Agricultural injuries are increasing in South Korea according to its workforce's reduced size and increased age. Available data are insufficient to exactly understand present situation. This study evaluated the patterns and characteristics of agricultural injury and assessed the injury rates.

Methods

We analyzed the entry and compensation data compiled in 2005 by the Safety Aid System of Farm Workers, South Korea's government insurance for agricultural injury. We examined the general characteristics, rates, and mortality of agricultural injury.

Results

There were 11,931 compensated events, including 219 compensated deaths. Farm injuries occurred most frequently in October, and most injuries were unintentional. The incidence and fatality rates were 16.67 per 1,000 person-years and 30.59 per 100,000 person-years, respectively. Most number of agricultural injuries occurred in October.

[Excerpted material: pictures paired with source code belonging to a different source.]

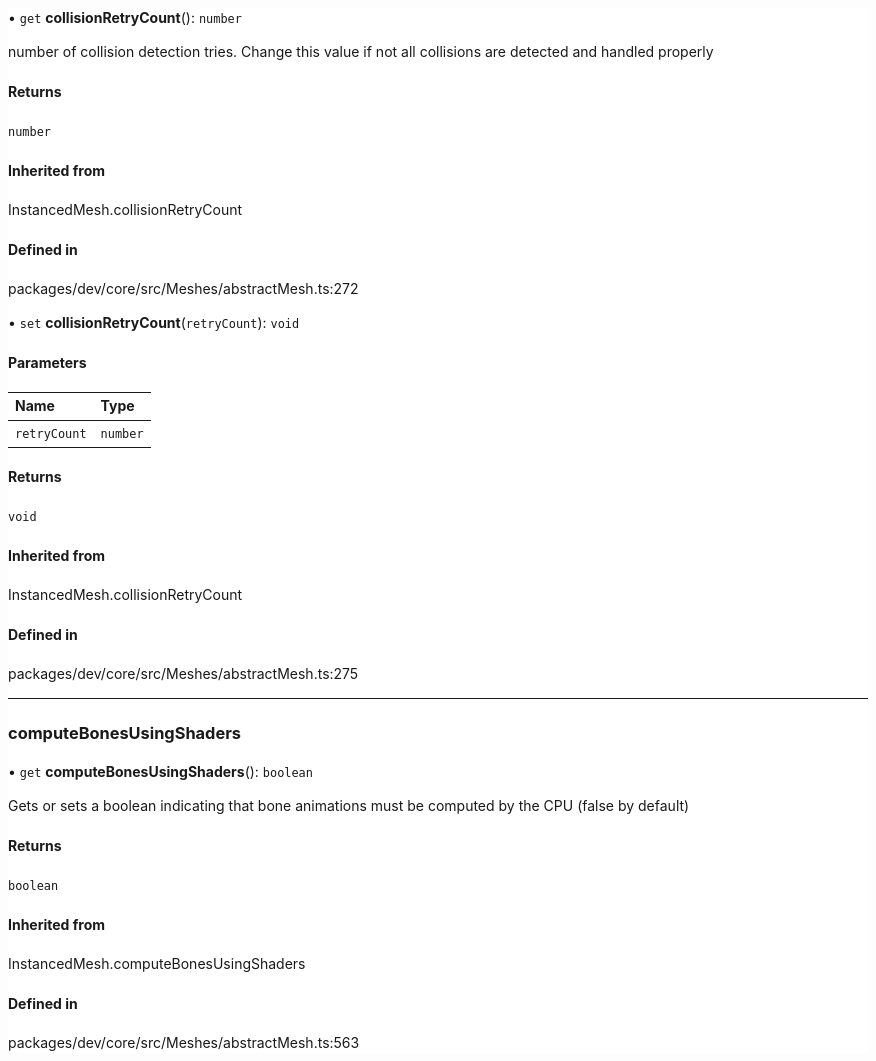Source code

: • `get` **collisionRetryCount**(): `number`

number of collision detection tries. Change this value if not all collisions are detected and handled properly

#### Returns

`number`

#### Inherited from

InstancedMesh.collisionRetryCount

#### Defined in

packages/dev/core/src/Meshes/abstractMesh.ts:272

• `set` **collisionRetryCount**(`retryCount`): `void`

#### Parameters

| Name | Type |
| :------ | :------ |
| `retryCount` | `number` |

#### Returns

`void`

#### Inherited from

InstancedMesh.collisionRetryCount

#### Defined in

packages/dev/core/src/Meshes/abstractMesh.ts:275

___

### computeBonesUsingShaders

• `get` **computeBonesUsingShaders**(): `boolean`

Gets or sets a boolean indicating that bone animations must be computed by the CPU (false by default)

#### Returns

`boolean`

#### Inherited from

InstancedMesh.computeBonesUsingShaders

#### Defined in

packages/dev/core/src/Meshes/abstractMesh.ts:563
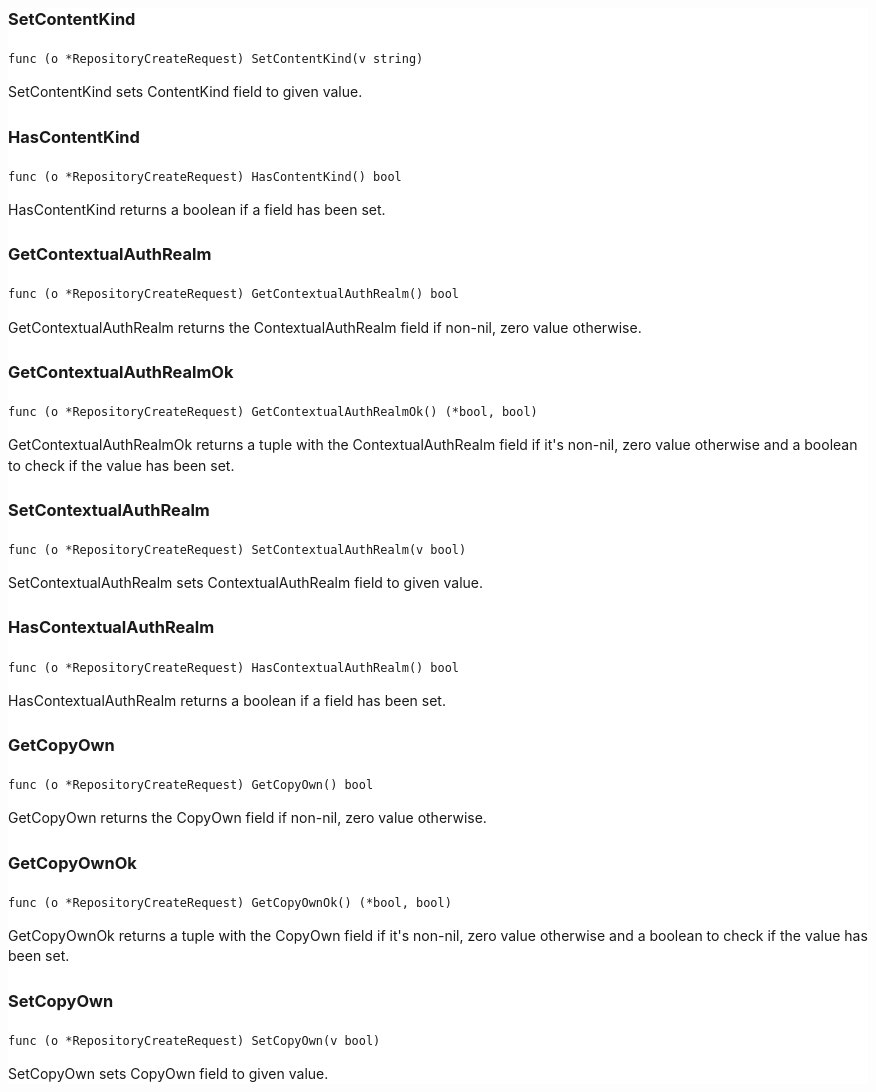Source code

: ### SetContentKind

`func (o *RepositoryCreateRequest) SetContentKind(v string)`

SetContentKind sets ContentKind field to given value.

### HasContentKind

`func (o *RepositoryCreateRequest) HasContentKind() bool`

HasContentKind returns a boolean if a field has been set.

### GetContextualAuthRealm

`func (o *RepositoryCreateRequest) GetContextualAuthRealm() bool`

GetContextualAuthRealm returns the ContextualAuthRealm field if non-nil, zero value otherwise.

### GetContextualAuthRealmOk

`func (o *RepositoryCreateRequest) GetContextualAuthRealmOk() (*bool, bool)`

GetContextualAuthRealmOk returns a tuple with the ContextualAuthRealm field if it's non-nil, zero value otherwise
and a boolean to check if the value has been set.

### SetContextualAuthRealm

`func (o *RepositoryCreateRequest) SetContextualAuthRealm(v bool)`

SetContextualAuthRealm sets ContextualAuthRealm field to given value.

### HasContextualAuthRealm

`func (o *RepositoryCreateRequest) HasContextualAuthRealm() bool`

HasContextualAuthRealm returns a boolean if a field has been set.

### GetCopyOwn

`func (o *RepositoryCreateRequest) GetCopyOwn() bool`

GetCopyOwn returns the CopyOwn field if non-nil, zero value otherwise.

### GetCopyOwnOk

`func (o *RepositoryCreateRequest) GetCopyOwnOk() (*bool, bool)`

GetCopyOwnOk returns a tuple with the CopyOwn field if it's non-nil, zero value otherwise
and a boolean to check if the value has been set.

### SetCopyOwn

`func (o *RepositoryCreateRequest) SetCopyOwn(v bool)`

SetCopyOwn sets CopyOwn field to given value.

The most common cause of deaths was accidents caused by machinery use (35.64%) for males and other transport accidents (23.53%) for females, while the most common cause of injuries for females was falls (45.39%). Incidence and mortality rate of agricultural injuries were higher in elders.

Conclusions

Although injury rates may have been underestimated owing to data limitations, we are confident that South Korea's rate is higher than those seen in other countries or occupations. Am. J. Ind. Med. 55:76–83, 2012. © 2011 Wiley Periodicals, Inc.